Llegué tipo 21.15 de sorpresa, porque pensaron que no iba a poder, y vimos el partido juntos. Peñarol ganó, así que había que reiterar exactamente los acontecimientos el jueves próximo.
Por el laburo, casi tengo que quedarme en Montevideo, pero una casualidad total me permitió ir a Minas de nuevo. Perdimos, pero pasamos. Y obviamente festejamos los cuatro. Estaba la madre del amigo anfitrión. Quiso sacar fotos durante el partido y no recibió autorización, por cábala. Nosotros con la misma vestimenta en ambos partidos, obviamente. Todo igual, meticulosamente calculado. Una pavada, pero una pavada confiable.

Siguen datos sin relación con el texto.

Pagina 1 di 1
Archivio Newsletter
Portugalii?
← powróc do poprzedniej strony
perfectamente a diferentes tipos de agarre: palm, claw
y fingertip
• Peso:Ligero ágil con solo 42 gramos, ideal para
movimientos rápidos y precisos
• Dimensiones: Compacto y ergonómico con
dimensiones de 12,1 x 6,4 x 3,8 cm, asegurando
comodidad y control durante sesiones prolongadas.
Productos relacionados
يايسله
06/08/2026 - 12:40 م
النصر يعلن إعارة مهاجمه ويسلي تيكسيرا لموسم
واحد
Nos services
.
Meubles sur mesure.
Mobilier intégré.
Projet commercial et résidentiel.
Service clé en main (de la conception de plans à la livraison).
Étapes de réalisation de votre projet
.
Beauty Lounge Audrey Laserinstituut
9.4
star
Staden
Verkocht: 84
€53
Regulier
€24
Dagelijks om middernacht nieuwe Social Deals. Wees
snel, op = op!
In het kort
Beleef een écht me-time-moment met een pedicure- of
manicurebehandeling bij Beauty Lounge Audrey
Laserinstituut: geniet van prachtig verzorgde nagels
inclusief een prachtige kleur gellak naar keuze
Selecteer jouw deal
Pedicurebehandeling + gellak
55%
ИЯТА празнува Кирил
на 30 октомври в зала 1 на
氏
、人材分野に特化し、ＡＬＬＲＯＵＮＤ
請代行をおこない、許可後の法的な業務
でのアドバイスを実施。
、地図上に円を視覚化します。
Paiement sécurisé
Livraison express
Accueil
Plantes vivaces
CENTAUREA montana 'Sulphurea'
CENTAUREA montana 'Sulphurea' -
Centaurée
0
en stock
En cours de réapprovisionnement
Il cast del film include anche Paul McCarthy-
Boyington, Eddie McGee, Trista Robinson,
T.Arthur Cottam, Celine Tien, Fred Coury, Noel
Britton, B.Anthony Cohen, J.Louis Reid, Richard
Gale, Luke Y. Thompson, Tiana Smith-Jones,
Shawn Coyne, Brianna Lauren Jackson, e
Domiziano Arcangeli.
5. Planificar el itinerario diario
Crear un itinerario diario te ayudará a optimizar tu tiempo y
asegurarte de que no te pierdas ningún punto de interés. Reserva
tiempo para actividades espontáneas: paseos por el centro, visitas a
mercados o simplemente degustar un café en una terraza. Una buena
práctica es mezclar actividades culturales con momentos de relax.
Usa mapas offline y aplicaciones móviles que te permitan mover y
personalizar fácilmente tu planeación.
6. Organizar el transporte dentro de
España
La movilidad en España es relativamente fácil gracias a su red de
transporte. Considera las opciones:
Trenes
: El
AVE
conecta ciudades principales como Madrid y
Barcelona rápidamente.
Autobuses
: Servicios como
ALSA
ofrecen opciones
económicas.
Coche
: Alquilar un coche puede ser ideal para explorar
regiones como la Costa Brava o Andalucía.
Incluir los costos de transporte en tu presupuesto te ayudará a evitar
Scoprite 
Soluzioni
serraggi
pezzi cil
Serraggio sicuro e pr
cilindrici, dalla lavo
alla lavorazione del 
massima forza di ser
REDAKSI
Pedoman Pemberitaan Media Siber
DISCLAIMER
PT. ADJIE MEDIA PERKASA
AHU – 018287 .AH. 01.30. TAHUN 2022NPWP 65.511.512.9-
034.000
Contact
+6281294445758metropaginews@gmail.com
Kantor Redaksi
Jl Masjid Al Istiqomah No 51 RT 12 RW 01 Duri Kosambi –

El otro día me tocó trabajar, y no pude ir, por lógica. Hoy no, así que estoy de viaje. Mismo lugar, mismos sillones, todo lo mismo que aquella vez. Nos escribimos entre nosotros todos los días. Con uno en particular, Camilo, intercambiamos sobre los eventos que nos han sucedido durante la semana y que podrían implicar señales positivas o negativas. Pase lo que pase, mañana 5.45 estaré tomando el ómnibus de retorno a Montevideo. Voy sólo a eso, y a ver si puedo abrazarme con mis amigos, emocionado.